Ensuite, face à cette situation, le gouvernement polonais a refusé de réceptionner près de 64 millions de doses restantes, entraînant de facto un refus de paiement. Une décision qui a conduit Pfizer à saisir la justice en 2023 pour non-respect des engagements contractuels.


Par conséquent, la justice belge a tranché en faveur du groupe pharmaceutique, condamnant la Pologne à payer environ 1,3 milliard d’euros, soit près de 6 milliards de zlotys. Une facture jugée lourde par le ministre des Finances, Andrzej Domański, qui redoute un impact direct sur les ménages et les retraités.


Par ailleurs, ce dossier ravive les débats politiques internes. L’eurodéputé Michał Wawrykiewicz pointe un retrait tardif du mécanisme d’achat européen, tandis que l’ancien député Zbigniew Kuźmiuk évoque des décisions prises dans un contexte d’urgence sanitaire mondiale, où les États étaient sous forte pression pour garantir l’accès aux vaccins.

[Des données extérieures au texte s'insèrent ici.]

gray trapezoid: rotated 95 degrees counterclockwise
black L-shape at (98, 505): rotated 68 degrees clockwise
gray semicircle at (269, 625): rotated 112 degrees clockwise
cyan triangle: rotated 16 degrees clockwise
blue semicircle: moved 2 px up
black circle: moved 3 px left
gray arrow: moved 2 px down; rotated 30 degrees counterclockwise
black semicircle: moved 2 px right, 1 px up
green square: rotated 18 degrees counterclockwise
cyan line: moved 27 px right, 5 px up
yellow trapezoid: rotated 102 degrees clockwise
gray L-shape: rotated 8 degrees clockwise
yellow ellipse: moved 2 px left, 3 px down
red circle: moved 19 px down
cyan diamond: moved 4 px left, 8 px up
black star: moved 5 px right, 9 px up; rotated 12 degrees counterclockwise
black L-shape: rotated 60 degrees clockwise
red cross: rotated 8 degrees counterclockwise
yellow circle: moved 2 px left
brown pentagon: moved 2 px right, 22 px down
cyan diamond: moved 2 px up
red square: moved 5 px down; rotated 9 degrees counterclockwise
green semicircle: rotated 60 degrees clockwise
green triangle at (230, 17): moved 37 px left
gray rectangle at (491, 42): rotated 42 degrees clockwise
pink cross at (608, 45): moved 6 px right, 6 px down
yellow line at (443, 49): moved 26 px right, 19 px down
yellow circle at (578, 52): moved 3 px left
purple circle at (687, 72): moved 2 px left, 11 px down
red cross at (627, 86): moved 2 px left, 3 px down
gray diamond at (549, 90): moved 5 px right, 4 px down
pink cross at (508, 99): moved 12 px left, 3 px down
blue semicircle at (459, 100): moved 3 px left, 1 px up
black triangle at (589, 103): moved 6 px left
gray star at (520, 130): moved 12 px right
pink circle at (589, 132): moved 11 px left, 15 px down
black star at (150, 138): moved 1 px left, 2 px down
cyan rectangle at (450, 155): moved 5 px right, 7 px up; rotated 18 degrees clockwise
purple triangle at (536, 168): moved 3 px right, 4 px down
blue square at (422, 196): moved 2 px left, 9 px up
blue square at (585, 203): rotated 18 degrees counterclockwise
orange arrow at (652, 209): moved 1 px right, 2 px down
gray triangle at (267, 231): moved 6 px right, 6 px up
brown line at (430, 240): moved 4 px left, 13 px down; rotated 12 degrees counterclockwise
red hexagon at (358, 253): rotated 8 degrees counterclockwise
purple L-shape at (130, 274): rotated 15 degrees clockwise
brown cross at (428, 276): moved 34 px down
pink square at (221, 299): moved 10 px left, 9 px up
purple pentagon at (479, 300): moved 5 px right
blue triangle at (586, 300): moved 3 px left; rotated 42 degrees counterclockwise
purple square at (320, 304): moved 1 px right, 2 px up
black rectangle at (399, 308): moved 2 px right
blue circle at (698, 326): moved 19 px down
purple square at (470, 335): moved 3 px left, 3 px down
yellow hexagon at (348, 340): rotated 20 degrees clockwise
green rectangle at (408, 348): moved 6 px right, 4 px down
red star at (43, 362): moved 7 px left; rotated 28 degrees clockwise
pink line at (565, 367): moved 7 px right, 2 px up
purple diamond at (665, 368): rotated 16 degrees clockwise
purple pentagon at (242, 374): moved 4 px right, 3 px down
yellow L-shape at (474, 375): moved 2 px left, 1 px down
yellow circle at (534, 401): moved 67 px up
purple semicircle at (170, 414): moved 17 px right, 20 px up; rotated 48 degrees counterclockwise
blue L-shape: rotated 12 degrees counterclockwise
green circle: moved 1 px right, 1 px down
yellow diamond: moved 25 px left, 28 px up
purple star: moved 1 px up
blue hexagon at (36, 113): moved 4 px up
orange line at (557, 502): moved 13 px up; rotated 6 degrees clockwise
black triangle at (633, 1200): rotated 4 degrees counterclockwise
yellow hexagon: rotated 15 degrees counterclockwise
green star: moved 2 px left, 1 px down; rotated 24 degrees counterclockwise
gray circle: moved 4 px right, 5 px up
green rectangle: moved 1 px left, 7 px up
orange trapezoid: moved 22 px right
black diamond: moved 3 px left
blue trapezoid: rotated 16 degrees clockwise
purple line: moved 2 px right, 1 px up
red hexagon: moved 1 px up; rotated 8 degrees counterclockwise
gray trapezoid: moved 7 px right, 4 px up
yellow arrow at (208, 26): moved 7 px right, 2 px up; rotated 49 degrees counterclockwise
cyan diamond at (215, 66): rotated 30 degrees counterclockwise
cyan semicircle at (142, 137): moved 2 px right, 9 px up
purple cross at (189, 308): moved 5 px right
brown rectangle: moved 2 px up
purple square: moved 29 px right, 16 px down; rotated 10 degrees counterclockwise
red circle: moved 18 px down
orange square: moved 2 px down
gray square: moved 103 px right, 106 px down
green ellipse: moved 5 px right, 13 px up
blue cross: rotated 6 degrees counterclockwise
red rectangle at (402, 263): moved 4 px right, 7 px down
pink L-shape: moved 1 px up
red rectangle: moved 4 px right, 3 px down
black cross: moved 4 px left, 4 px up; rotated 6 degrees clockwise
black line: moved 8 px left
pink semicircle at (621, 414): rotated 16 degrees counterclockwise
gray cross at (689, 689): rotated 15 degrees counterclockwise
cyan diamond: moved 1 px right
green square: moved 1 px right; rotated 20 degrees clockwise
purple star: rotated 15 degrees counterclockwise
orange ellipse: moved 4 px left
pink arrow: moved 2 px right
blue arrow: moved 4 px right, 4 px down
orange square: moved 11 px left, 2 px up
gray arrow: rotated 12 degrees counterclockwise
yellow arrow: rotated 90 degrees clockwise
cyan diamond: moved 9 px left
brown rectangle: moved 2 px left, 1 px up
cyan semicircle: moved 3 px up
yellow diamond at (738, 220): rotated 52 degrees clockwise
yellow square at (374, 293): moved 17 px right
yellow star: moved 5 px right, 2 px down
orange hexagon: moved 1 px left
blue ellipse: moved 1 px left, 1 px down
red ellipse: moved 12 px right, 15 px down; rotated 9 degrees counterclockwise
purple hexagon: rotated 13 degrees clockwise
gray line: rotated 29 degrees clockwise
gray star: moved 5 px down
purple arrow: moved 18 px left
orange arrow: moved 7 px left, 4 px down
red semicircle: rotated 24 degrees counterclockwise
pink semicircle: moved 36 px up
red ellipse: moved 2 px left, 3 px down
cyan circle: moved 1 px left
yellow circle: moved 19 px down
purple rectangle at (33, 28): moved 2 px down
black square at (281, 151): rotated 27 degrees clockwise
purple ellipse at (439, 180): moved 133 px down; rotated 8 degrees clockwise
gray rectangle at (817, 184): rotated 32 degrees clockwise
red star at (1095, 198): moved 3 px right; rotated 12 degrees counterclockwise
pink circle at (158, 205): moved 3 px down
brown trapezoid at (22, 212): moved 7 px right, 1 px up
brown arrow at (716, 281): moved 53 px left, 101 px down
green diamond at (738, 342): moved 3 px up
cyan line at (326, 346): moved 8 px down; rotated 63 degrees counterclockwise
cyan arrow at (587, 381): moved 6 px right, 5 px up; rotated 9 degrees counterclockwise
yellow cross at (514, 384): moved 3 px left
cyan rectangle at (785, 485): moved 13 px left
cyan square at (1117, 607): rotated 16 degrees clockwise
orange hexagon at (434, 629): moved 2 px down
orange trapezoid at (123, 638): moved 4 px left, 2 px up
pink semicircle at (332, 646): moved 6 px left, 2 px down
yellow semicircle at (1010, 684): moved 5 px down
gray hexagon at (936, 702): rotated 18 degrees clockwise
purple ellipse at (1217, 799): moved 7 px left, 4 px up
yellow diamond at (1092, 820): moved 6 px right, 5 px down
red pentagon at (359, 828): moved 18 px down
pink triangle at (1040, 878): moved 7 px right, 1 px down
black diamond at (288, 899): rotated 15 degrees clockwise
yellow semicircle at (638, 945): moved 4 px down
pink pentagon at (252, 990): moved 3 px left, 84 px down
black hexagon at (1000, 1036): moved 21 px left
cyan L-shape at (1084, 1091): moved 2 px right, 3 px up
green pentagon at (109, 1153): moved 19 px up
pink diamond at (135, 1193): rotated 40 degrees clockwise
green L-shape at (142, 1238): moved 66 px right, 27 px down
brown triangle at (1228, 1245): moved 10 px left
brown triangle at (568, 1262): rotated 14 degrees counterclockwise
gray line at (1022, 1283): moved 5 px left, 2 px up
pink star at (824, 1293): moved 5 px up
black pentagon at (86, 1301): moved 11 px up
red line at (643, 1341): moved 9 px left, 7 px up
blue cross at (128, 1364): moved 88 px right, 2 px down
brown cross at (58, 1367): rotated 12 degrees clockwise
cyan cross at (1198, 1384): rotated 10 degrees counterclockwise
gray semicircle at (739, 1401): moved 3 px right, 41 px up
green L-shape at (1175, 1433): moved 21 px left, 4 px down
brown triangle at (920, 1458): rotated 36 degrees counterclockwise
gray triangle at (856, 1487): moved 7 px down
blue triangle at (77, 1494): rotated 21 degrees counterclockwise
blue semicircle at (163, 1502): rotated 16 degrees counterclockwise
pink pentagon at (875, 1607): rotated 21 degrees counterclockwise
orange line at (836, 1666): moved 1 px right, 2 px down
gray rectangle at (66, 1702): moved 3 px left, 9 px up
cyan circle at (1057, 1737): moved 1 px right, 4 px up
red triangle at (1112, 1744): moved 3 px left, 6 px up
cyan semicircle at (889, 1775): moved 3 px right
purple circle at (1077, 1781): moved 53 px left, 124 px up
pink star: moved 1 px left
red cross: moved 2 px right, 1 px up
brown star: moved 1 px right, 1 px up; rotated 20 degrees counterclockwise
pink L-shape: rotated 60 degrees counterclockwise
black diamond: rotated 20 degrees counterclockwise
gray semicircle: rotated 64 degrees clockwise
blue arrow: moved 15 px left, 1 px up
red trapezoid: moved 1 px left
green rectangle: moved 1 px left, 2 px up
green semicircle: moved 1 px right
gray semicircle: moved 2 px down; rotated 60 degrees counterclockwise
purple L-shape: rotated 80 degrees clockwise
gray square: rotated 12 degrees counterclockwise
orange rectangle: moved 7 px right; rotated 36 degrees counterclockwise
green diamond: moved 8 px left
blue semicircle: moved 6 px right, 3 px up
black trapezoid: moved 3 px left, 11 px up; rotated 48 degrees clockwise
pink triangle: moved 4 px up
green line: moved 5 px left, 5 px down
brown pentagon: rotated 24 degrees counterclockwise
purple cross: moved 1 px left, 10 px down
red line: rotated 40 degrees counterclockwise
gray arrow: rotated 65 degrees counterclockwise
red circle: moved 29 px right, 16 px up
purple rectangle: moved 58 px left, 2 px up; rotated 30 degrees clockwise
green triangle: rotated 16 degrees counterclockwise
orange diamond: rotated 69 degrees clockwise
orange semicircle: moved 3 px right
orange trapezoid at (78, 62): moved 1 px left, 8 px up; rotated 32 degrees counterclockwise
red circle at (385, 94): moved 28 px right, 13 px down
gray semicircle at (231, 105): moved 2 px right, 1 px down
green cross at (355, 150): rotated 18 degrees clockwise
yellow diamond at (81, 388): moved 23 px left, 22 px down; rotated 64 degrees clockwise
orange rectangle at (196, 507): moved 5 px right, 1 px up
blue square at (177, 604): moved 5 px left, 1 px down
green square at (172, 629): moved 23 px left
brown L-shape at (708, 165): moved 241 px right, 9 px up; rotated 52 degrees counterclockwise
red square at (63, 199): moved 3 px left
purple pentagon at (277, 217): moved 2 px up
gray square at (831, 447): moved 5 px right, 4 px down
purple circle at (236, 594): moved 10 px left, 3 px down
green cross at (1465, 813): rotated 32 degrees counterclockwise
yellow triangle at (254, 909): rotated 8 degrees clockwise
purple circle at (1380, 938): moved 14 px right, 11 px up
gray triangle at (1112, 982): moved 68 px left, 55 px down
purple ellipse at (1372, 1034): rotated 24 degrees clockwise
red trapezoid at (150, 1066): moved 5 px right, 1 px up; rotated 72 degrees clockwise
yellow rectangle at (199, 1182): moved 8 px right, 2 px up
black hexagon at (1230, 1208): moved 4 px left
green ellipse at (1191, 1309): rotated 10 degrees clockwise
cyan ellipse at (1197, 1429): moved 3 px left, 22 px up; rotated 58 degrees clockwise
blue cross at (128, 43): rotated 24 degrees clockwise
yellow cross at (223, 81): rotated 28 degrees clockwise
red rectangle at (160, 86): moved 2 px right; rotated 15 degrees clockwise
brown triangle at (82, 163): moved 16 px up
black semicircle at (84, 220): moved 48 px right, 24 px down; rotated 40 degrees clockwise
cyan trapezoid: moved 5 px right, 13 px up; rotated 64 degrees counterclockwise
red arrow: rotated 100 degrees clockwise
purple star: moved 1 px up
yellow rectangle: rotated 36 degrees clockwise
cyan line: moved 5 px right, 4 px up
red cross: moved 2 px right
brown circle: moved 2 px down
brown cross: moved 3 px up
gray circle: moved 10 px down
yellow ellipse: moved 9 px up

Toutefois, les autorités polonaises n’entendent pas en rester là. Le ministère de la Santé a introduit un recours, même si le paiement pourrait être exigé avant un second jugement. Dans le même temps, la Roumanie a également été condamnée à verser 600 millions d’euros pour des faits similaires.


En définitive, cette affaire illustre les conséquences financières durables des décisions prises dans l’urgence de la pandémie et rappelle que la gestion de crise peut continuer de peser lourdement sur les États, bien après la fin des turbulences sanitaires.